[REQUIREMENT 1]:
Answer these questions about the Nuts node monitoring text:
(a) What response and status code does GET /status return?
(b) At what path are the metrics exposed?
(c) Which command inside the pprof tooling opens an SVG overview of what the node was doing?
[REQUIREMENT 2]:
From the Nuts node monitoring text, copy the passage starting at "If you supply" and ending at "The default is every 1 minute.".

[SOURCE TEXT]:
Monitoring the Nuts Node

Basic service health

A status endpoint is provided to check if the service is running and if the web server has been started. The endpoint is available over http so it can be used by a wide range of health checking services. It does not provide any information on the individual engines running as part of the executable. The main goal of the service is to give a YES/NO answer for if the service is running?

GET /status

It’ll return an “OK” response and a 200 status code.

Basic diagnostics

GET /status/diagnostics

It’ll return some text displaying the current status of the various services:

Status
    Registered engines: [Status Logging]
Logging
    verbosity: INFO

If you supply application/json for the Accept HTTP header it will return the diagnostics in JSON format.

Metrics

The Nuts service executable has build-in support for Prometheus. Prometheus is a time-series database which supports a wide variety of services. It also allows for exporting metrics to different visualization solutions like Grafana. See https://prometheus.io/ for more information on how to run Prometheus. The metrics are exposed at /metrics

Configuration

In order for metrics to be gathered by Prometheus. A job has to be added to the prometheus.yml configuration file. Below is a minimal configuration file that will only gather Nuts metrics:

# my global config
global:
  scrape_interval:     15s # Set the scrape interval to every 15 seconds. Default is every 1 minute.
  evaluation_interval: 15s # Evaluate rules every 15 seconds. The default is every 1 minute.
  # scrape_timeout is set to the global default (10s).

# Load rules once and periodically evaluate them according to the global 'evaluation_interval'.
rule_files:
# - "first_rules.yml"
# - "second_rules.yml"

# A scrape configuration containing exactly one endpoint to scrape:
scrape_configs:
  # The job name is added as a label `job=<job_name>` to any timeseries scraped from this config.
  - job_name: 'nuts'
    metrics_path: '/metrics'
    scrape_interval: 5s
    static_configs:
      - targets: ['127.0.0.1:1323']

It’s important to enter the correct IP/domain and port where the Nuts node can be found!

Exported metrics

The Nuts service executable exports the following metric namespaces:

  • nuts_ contains metrics related to the functioning of the Nuts node

  • process_ contains OS metrics related to the process

  • go_ contains Go metrics related to the process

  • http_ contains metrics related to HTTP calls to the Nuts node

  • promhttp_ contains metrics related to HTTP calls to the Nuts node’s /metrics endpoint

Network DAG Visualization

All network transactions form a directed acyclic graph (DAG) which helps achieving consistency and data completeness. Since it’s a hard to debug, complex structure, the network API provides a visualization which can be queried from /internal/network/v1/diagnostics/graph. It is returned in the dot format which can then be rendered to an image using dot or graphviz (given you saved the output to input.dot):

dot -T png -o output.png input.dot

Using query parameters start and end it is possible to retrieve a range of transactions. /internal/network/v1/diagnostics/graph?start=10&end=12 will return a graph with all transactions containing Lamport Clock 10 and 11. Both parameters need to be non-negative integers, and start < end. If no value is provided, start=0 and end=inf. Querying a range can be useful if only a certain range is of interest, but may also be required to generate the graph using dot.

CPU profiling

It’s possible to enable CPU profiling by passing the --cpuprofile=/some/location.dmp option. This will write a CPU profile to the given location when the node shuts down. The resulting file can be analyzed with Go tooling:

go tool pprof /some/location.dmp

The tooling includes a help function to get you started. To get started use the web command inside the tooling. It’ll open a SVG in a browser and give an overview of what the node was doing.

[INFORMATION GIVEN]:
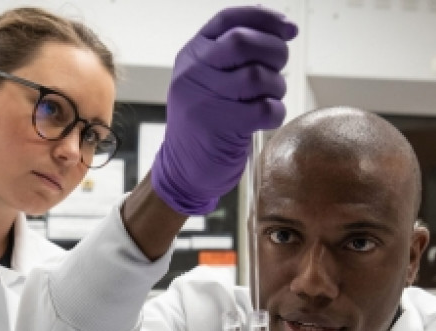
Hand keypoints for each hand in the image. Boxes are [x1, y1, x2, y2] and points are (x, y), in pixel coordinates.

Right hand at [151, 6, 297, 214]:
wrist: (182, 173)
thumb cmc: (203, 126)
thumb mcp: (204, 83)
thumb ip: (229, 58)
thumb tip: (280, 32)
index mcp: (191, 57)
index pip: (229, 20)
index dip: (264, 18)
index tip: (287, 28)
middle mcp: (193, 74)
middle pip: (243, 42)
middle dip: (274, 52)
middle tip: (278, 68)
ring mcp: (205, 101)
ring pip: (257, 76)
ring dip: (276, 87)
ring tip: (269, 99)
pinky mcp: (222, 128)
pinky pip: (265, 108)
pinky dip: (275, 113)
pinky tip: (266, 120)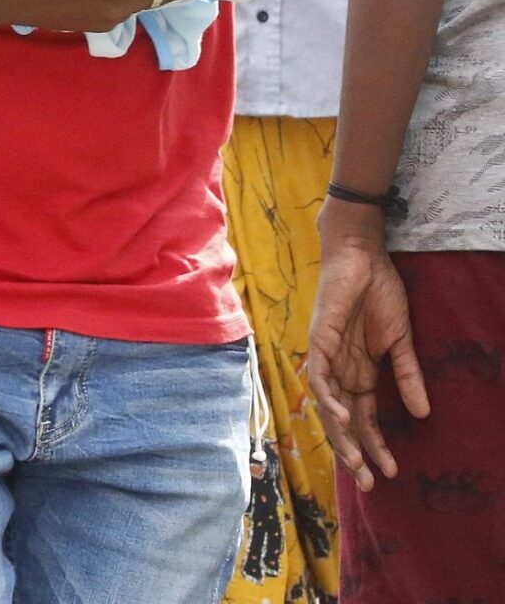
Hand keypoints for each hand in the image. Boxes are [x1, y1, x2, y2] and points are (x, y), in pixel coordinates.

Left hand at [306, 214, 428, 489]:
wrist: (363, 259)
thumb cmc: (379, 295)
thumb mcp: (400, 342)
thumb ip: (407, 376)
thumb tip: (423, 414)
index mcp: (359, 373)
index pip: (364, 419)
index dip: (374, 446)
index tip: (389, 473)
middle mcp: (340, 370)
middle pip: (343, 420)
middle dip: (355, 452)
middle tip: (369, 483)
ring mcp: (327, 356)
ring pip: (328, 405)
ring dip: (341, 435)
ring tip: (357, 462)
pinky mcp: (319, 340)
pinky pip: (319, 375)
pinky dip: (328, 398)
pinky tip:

---

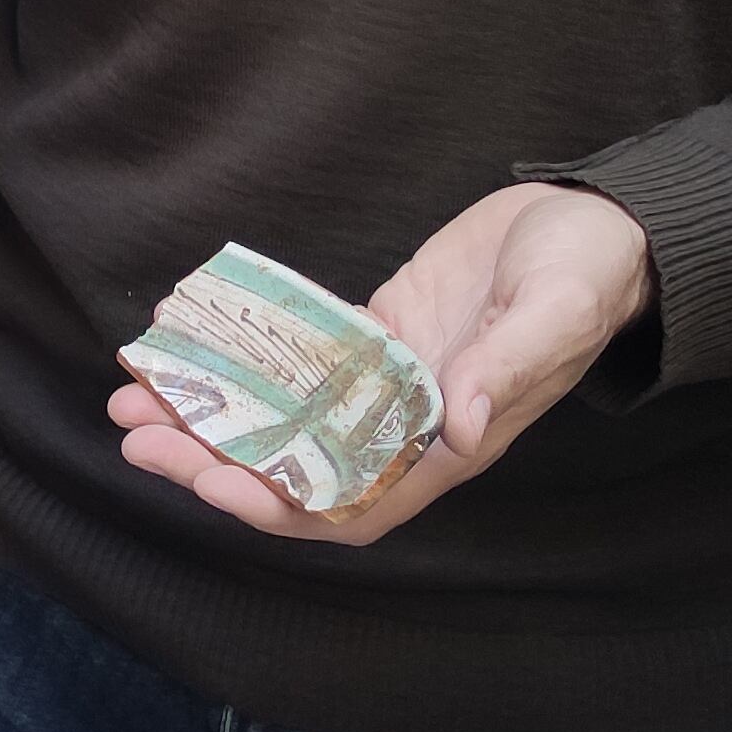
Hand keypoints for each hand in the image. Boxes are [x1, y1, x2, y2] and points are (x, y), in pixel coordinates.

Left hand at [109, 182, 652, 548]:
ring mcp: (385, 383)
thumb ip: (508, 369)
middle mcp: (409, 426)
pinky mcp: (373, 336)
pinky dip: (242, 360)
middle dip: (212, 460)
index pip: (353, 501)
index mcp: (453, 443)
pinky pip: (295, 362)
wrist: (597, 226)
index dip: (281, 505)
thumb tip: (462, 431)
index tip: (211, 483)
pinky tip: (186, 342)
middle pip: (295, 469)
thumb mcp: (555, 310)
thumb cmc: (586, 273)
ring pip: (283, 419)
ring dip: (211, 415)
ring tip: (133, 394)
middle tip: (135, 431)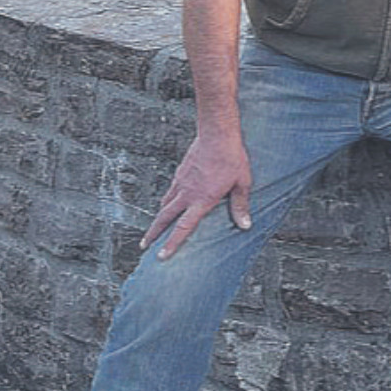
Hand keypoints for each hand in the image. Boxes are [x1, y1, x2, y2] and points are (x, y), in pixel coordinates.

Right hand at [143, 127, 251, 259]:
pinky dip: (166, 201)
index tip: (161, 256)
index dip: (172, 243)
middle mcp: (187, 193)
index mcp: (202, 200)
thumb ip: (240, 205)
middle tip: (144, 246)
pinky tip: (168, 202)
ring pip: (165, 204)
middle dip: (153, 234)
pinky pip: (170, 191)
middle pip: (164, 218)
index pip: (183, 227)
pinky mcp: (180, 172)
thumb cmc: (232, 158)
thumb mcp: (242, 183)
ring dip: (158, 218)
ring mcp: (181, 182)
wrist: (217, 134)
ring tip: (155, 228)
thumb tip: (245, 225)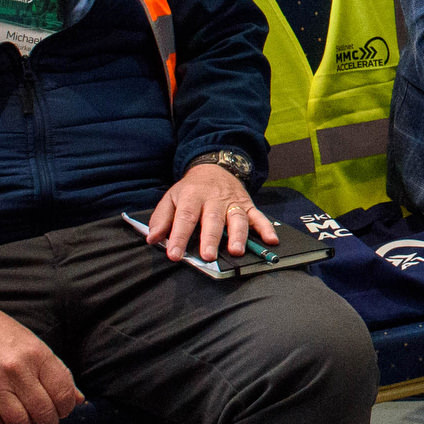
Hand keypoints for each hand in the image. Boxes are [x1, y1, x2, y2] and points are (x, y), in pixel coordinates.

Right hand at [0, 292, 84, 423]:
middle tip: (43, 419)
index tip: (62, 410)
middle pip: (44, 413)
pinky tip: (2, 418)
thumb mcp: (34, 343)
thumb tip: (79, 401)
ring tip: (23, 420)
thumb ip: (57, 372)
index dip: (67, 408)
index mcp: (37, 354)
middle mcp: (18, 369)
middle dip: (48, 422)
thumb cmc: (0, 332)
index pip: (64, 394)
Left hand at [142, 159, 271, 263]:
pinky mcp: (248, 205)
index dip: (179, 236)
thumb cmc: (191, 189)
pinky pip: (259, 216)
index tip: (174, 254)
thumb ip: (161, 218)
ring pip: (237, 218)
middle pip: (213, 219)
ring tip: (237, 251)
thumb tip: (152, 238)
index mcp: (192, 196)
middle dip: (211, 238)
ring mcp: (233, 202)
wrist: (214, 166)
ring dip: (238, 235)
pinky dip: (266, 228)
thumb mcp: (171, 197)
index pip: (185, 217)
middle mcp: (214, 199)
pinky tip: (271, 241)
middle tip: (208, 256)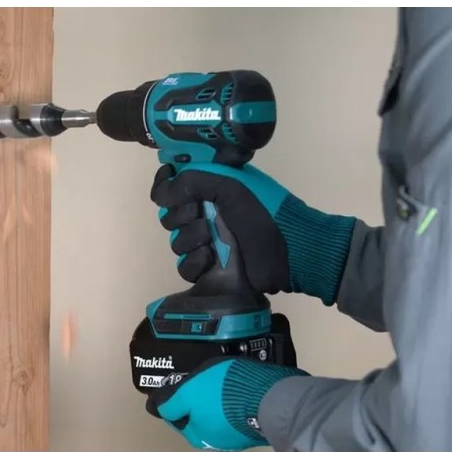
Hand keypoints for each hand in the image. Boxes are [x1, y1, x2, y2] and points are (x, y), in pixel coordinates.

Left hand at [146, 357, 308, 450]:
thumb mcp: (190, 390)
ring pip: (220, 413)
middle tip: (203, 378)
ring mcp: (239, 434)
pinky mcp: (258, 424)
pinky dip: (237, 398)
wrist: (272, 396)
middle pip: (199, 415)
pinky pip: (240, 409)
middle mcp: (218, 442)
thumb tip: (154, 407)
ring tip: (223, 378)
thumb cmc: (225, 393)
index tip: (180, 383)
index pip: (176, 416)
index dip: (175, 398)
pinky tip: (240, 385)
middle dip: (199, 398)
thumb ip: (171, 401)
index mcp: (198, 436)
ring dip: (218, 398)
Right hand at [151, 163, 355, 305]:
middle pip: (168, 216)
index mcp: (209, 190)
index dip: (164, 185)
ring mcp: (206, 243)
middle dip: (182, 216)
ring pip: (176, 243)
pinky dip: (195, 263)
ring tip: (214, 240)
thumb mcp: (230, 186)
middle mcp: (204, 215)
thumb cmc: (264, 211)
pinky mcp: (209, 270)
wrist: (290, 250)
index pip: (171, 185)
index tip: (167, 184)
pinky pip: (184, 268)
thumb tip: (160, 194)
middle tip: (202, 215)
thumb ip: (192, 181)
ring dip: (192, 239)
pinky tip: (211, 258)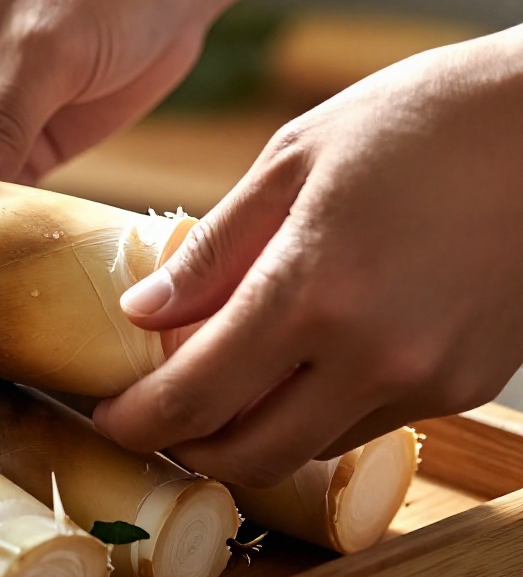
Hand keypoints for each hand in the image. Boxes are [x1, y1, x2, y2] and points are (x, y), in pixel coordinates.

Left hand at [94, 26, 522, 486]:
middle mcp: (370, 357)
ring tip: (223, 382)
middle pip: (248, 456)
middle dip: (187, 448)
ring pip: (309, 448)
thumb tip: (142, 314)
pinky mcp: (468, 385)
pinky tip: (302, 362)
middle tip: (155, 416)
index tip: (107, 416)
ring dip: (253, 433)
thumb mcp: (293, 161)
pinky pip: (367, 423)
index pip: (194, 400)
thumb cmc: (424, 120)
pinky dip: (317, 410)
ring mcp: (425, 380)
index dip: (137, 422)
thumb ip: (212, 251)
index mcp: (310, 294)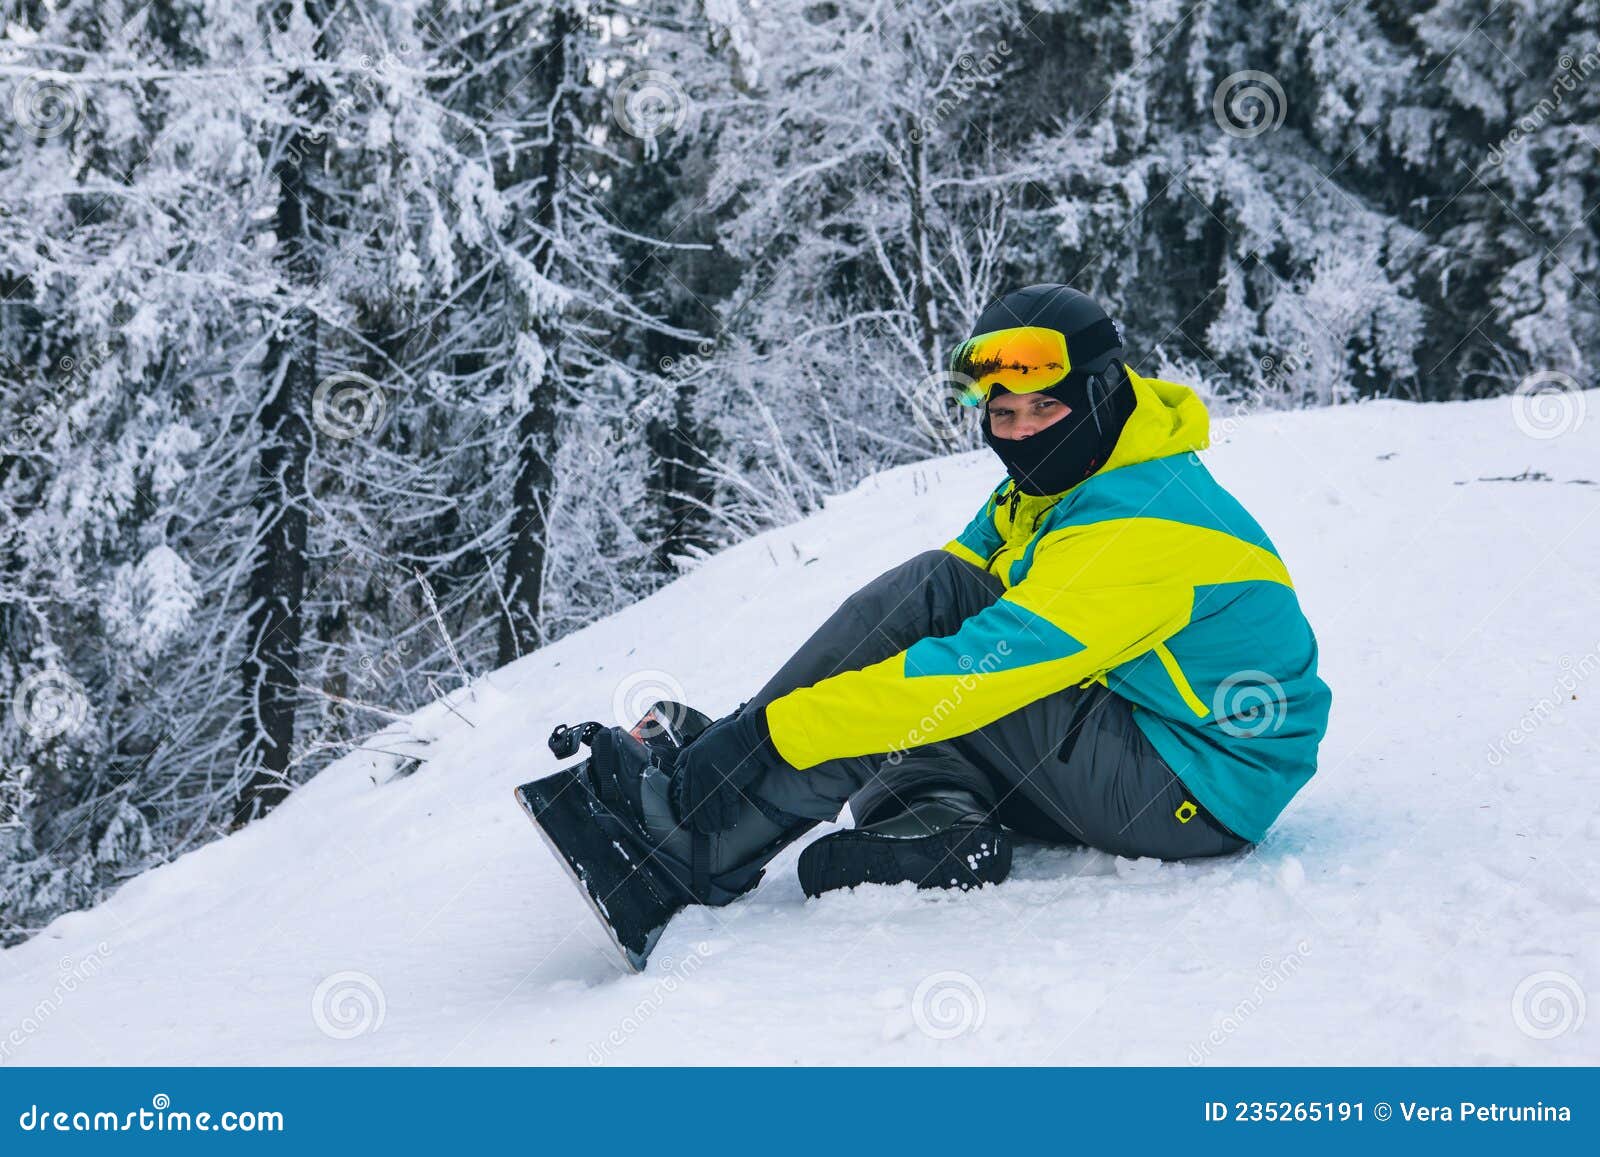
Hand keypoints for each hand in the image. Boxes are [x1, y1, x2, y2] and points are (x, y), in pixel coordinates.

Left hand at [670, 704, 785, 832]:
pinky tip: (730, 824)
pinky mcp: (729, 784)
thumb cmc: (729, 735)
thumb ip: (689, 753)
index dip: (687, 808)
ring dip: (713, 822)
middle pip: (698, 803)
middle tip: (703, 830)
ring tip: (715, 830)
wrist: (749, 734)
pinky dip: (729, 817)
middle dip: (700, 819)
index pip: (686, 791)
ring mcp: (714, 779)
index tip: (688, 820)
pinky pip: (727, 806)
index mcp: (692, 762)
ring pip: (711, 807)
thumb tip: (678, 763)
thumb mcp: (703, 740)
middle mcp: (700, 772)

--

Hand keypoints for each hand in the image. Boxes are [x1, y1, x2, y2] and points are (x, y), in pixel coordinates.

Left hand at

[WRITTEN SOLUTION 1]:
(a) An "OK" response and a 200 status code.
(b) /metrics
(c) The web command.

[WRITTEN SOLUTION 2]:
If you supply application/json for the Accept HTTP header it will return the diagnostics in JSON format.

Metrics

The Nuts service executable has build-in support for Prometheus. Prometheus is a time-series database which supports a wide variety of services. It also allows for exporting metrics to different visualization solutions like Grafana. See https://prometheus.io/ for more information on how to run Prometheus. The metrics are exposed at /metrics

Configuration

In order for metrics to be gathered by Prometheus. A job has to be added to the prometheus.yml configuration file. Below is a minimal configuration file that will only gather Nuts metrics:

# my global config
global:
  scrape_interval:     15s # Set the scrape interval to every 15 seconds. Default is every 1 minute.
  evaluation_interval: 15s # Evaluate rules every 15 seconds. The default is every 1 minute.